One of the leading causes of emergency department (ED) visits is chest pain and acute coronary syndromes (ACSs). Although the exact data for the Indian scenario are not known, the US data show that about 7 million patients presented to ED with chest pain. Among these only 10% of the patients turn out to have ACS. Approximately 2% of these patients with ACS are missed during initial evaluation in ED which significantly increases the mortality and morbidity and 30-day MACE and is a primary reason for litigation in the United States.[1] This is primarily because of wrong interpretations of electrocardiography (ECG) or the inability to find the subtle or early ECG features of ACS. In the following case series, we report a series of five cases that had subtle/early ECG features of ACS, namely (1) T-wave inversion (TWI) in lead aVL; (2) terminal QRS distortion; (3) hyperacute T-waves; (4) negative U-waves in precordial leads; and (5) loss of precordial T-wave balance.

 Case Report



Case 1 (T-wave inversion in lead aVL)

A 40-year-old male patient presented to our ED with complaints of typical chest pain. A triage ECG [Figure 1]a showed a heart rate 50 beats/min with low atrial rhythm and a negative T-wave in lead aVL. The next ECG [Figure 1]b was taken after 30 min which showed ST segment elevation in lead II, III and aVF and ST depression in lead I and aVL. The patient was thrombolysed with streptokinase and referred to the cardiologist for coronary angiogram.{Figure 1}

Case 2 (terminal QRS distortion)

A 51-year-old male patient presented to our ED with complaints of typical chest pain for 3 h. A triage ECG [Figure 1]c showed a heart rate of 86 beats/min with normal sinus rhythm and an occasional VPC. The ECG also showed hyperacute T-waves in anterior leads with 1 mm concave upward ST segment elevation and terminal QRS distortion in leads V2 and V3 (which are the absence of S wave or J wave in leads V2 and V3). The next ECG [Figure 1]d was taken after 10 min of initial ECG which showed ST segment elevation in leads V1–V6. The patient was thrombolysed with streptokinase and referred to the cardiologist for coronary angiogram.

Case 3 (hyperacute T-waves)

A 68-year-old male patient presented to our ED with complaints of typical chest pain for the past 4 h.

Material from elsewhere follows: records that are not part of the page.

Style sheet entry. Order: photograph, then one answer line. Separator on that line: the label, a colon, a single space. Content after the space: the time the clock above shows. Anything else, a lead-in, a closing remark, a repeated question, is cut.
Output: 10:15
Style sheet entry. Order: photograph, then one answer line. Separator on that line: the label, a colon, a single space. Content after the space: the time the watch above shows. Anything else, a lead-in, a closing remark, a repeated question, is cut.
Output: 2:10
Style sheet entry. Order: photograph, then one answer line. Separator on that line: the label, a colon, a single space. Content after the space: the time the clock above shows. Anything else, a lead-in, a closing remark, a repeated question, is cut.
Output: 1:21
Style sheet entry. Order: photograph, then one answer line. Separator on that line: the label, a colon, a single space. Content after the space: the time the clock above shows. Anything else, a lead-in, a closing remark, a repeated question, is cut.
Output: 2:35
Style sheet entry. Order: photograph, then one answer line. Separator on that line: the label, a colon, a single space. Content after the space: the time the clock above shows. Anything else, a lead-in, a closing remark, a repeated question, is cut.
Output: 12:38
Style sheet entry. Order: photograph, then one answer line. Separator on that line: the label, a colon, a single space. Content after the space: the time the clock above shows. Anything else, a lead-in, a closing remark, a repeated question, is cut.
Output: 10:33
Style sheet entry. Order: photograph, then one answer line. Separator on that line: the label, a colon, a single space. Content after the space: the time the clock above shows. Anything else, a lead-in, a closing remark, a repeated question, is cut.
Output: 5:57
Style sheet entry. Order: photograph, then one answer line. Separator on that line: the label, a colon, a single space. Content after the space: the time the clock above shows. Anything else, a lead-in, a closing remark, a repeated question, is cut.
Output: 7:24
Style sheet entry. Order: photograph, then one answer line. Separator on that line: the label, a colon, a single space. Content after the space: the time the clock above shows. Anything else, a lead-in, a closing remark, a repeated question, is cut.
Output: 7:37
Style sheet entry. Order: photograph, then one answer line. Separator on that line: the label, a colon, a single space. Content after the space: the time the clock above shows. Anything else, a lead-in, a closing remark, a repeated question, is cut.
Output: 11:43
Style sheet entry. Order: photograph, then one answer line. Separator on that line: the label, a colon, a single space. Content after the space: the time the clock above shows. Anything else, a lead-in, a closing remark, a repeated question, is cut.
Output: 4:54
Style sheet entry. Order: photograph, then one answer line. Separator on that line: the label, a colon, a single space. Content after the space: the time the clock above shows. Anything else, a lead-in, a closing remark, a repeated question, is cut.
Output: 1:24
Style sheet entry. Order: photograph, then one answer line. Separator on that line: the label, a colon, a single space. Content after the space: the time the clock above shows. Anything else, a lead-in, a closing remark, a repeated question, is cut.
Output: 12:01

A triage ECG [Figure 1]e showed a heart rate of 90 beats/min with atrial fibrillation with controlled ventricular rate with a hyperacute T-waves in leads V2 and V3. The next ECG was taken after 30 min showed ST elevation in leads V1–V6 [Figure 1]f. The patient was thrombolysed with streptokinase and referred to the cardiologist for coronary angiogram.

Case 4 (negative U-waves in precordial leads)

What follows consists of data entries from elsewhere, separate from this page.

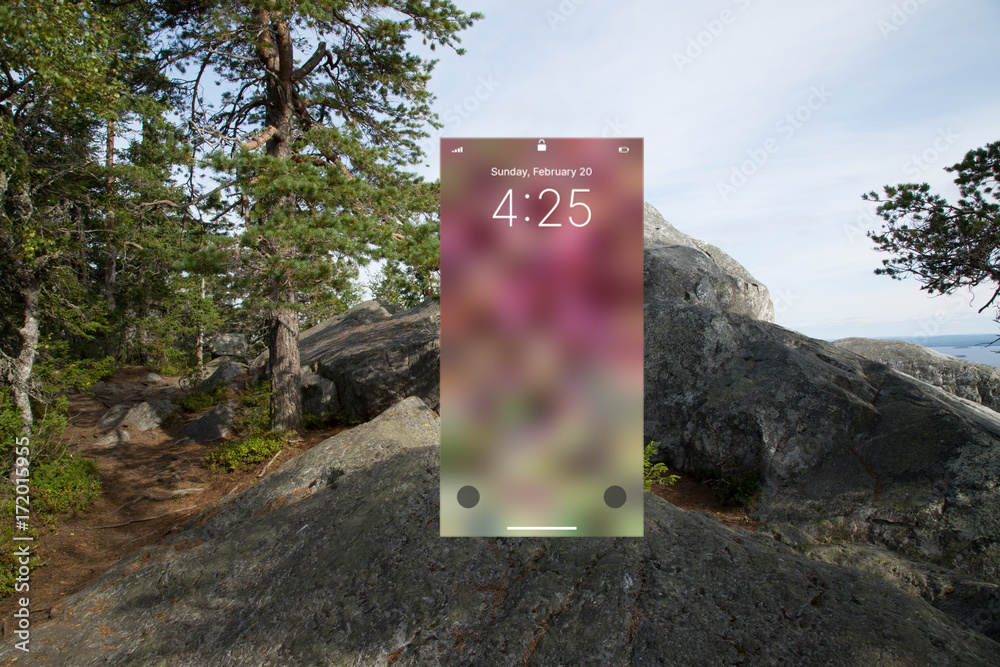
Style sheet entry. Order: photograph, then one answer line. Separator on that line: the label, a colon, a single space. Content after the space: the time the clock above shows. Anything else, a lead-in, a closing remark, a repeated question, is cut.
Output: 4:25
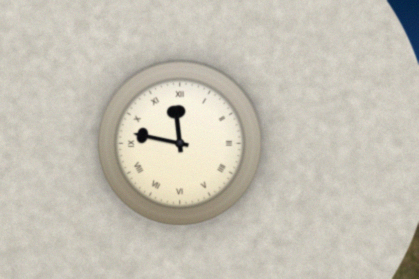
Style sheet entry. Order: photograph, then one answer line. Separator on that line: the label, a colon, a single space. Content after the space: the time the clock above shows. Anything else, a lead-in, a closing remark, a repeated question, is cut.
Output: 11:47
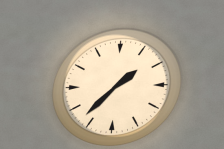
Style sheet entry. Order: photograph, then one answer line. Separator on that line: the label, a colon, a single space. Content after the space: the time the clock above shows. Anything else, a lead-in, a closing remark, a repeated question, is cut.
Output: 1:37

A 55-year-old male patient presented to our ED with complaints of typical chest pain. A triage ECG [Figure 1]g showed a heart rate of 75 beats/min with normal sinus rhythm without any features of STEMI. However, the ECG showed tall T-waves with inverted U-waves in lateral leads (V4–V6). The next ECG [Figure 1]h was taken after 30 min showed ST-segment elevation in leads V1–V6 and lead aVR. This is suggestive of proximal LAD occlusion. The patient was thrombolysed with streptokinase and referred to the cardiologist for coronary angiogram.

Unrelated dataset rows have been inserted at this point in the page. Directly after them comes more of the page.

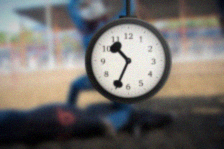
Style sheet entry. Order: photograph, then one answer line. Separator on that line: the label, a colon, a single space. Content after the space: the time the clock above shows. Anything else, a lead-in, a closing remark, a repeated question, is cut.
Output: 10:34
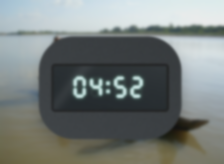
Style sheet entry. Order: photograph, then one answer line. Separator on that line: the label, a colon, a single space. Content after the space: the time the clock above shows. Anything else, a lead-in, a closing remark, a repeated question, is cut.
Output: 4:52
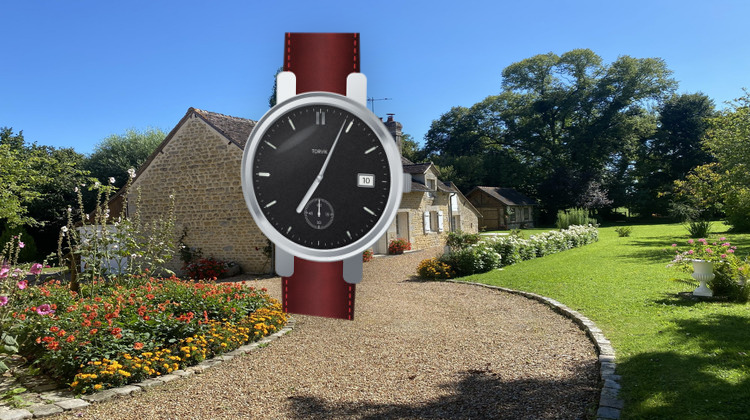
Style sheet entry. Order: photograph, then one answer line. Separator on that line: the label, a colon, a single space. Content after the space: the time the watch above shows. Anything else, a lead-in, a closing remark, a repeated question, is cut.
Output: 7:04
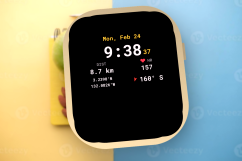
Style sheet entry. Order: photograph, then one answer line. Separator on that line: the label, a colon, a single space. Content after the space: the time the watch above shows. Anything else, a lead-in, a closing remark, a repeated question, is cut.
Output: 9:38
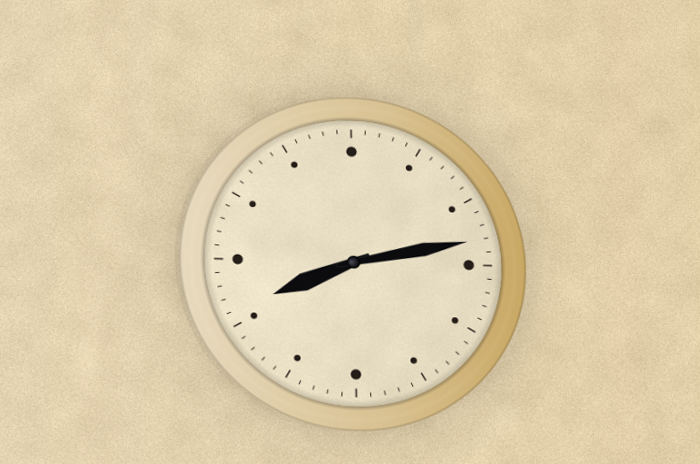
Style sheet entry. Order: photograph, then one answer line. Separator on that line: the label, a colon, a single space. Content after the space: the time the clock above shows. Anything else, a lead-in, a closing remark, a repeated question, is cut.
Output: 8:13
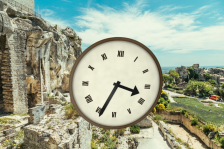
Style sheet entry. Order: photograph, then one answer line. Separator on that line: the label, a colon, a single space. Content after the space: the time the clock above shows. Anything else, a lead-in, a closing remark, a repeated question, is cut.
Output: 3:34
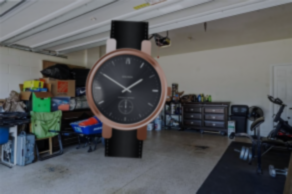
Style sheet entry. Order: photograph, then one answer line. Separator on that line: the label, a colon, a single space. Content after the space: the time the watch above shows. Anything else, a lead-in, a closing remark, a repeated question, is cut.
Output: 1:50
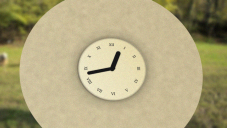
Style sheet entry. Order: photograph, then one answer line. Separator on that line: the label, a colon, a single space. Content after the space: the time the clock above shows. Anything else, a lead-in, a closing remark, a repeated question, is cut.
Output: 12:43
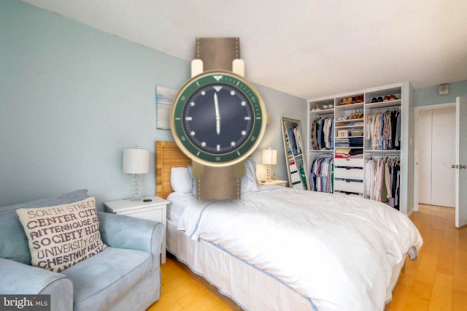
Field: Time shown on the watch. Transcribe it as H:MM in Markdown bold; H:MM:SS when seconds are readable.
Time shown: **5:59**
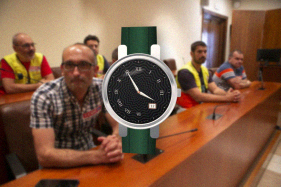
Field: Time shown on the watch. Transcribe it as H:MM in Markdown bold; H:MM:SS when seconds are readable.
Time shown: **3:55**
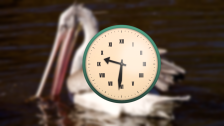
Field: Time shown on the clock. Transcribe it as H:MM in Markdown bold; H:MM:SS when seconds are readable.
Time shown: **9:31**
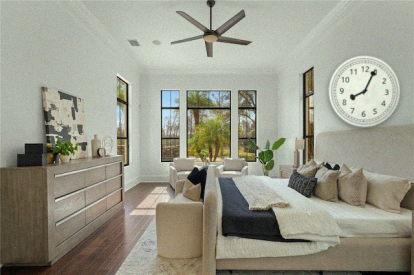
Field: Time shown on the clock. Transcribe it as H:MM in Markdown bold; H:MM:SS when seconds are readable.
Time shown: **8:04**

Case 5 (loss of precordial T-wave balance)

A 63-year-old male patient presented to our ED with complaints of typical chest pain. Initially he was taken to a private hospital. The ECG [Figure 1]i taken there showed a heart rate of 95 beats/min with normal sinus rhythm. The ECG did not show any features of STEMI. However, the ECG showed a positive T-wave in lead V1 with the T wave amplitude in V1 more than the T-wave amplitude in V6 which is also referred to as loss of precordial T-wave balance. A triage ECG in our ED showed frank ST segment elevation in leads V1–V6 [Figure 1]j. The patient was thrombolysed with streptokinase and referred to the cardiologist for coronary angiogram.

 Discussion



ACS is a constellation of signs and symptoms due to an imbalance of myocardial oxygen supply and demand. ACS includes unstable angina, non-ST-segment elevation myocardial infarction (NSTEMI), and ST-segment elevation myocardial infarction. The principal diagnostic modality in the evaluation of ACS includes a 12-lead electrocardiogram and cardiac biomarkers. 12-lead electrocardiogram as a diagnostic modality has many advantages such as easy, reliable, reproducible, noninvasive, cost-effective, and can be performed by paramedical personnel. It is also an important tool in the management as there are different management plans for STEMI and NSTEMI which is predominantly differentiated by a 12-lead ECG.[2]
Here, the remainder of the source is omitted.